▶ Work instruction
The number needed is how many lines of the data hold the string "tistory". Give that number and nothing more.

▶ Data
BEGIN
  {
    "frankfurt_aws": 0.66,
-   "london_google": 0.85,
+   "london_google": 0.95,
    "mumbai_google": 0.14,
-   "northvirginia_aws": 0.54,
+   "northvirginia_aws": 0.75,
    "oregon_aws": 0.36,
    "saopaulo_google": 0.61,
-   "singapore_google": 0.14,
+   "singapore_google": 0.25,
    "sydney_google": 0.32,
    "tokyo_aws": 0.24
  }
END
BEGIN
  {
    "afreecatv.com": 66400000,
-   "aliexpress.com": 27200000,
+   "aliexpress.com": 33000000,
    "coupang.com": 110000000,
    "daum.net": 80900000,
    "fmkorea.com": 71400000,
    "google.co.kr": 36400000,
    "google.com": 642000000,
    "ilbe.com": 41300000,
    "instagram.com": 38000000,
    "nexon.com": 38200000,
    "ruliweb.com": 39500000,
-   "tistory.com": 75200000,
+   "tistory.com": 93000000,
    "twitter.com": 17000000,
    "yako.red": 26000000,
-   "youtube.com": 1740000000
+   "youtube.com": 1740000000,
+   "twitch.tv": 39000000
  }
END
BEGIN
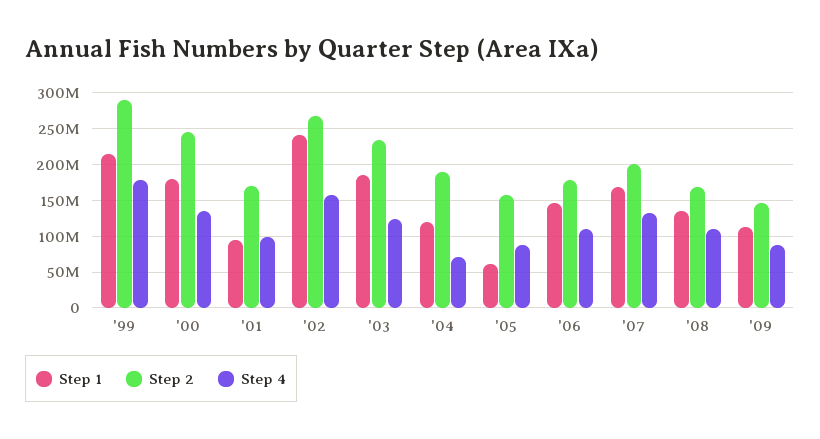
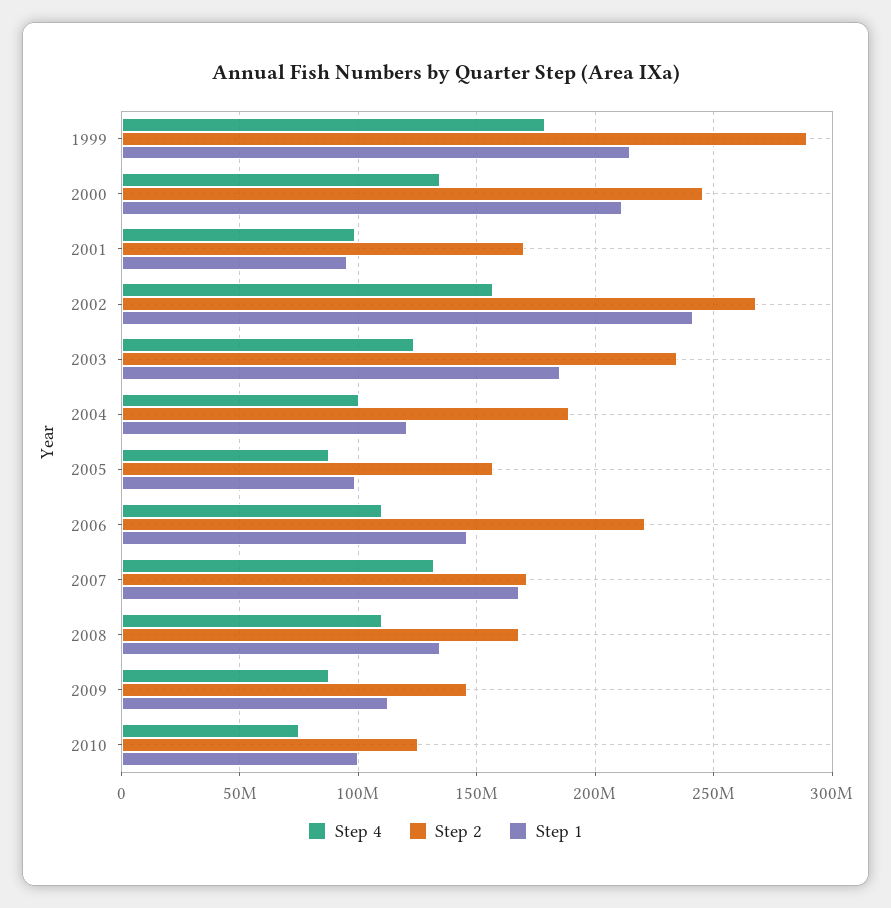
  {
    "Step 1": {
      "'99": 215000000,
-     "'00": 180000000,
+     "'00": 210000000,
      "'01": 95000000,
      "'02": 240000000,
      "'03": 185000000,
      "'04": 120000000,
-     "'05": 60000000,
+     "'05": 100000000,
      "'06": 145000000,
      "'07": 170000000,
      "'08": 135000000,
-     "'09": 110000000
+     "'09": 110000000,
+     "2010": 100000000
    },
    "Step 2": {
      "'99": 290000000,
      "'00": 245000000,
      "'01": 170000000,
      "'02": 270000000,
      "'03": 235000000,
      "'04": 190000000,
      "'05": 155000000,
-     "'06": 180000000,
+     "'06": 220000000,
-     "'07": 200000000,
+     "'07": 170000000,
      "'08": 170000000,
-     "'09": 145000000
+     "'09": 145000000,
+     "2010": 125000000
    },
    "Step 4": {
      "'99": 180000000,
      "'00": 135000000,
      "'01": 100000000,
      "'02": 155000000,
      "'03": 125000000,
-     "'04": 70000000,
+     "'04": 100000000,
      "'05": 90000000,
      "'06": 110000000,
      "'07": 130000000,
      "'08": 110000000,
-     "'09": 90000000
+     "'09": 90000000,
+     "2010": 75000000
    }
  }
END
▶ Response
2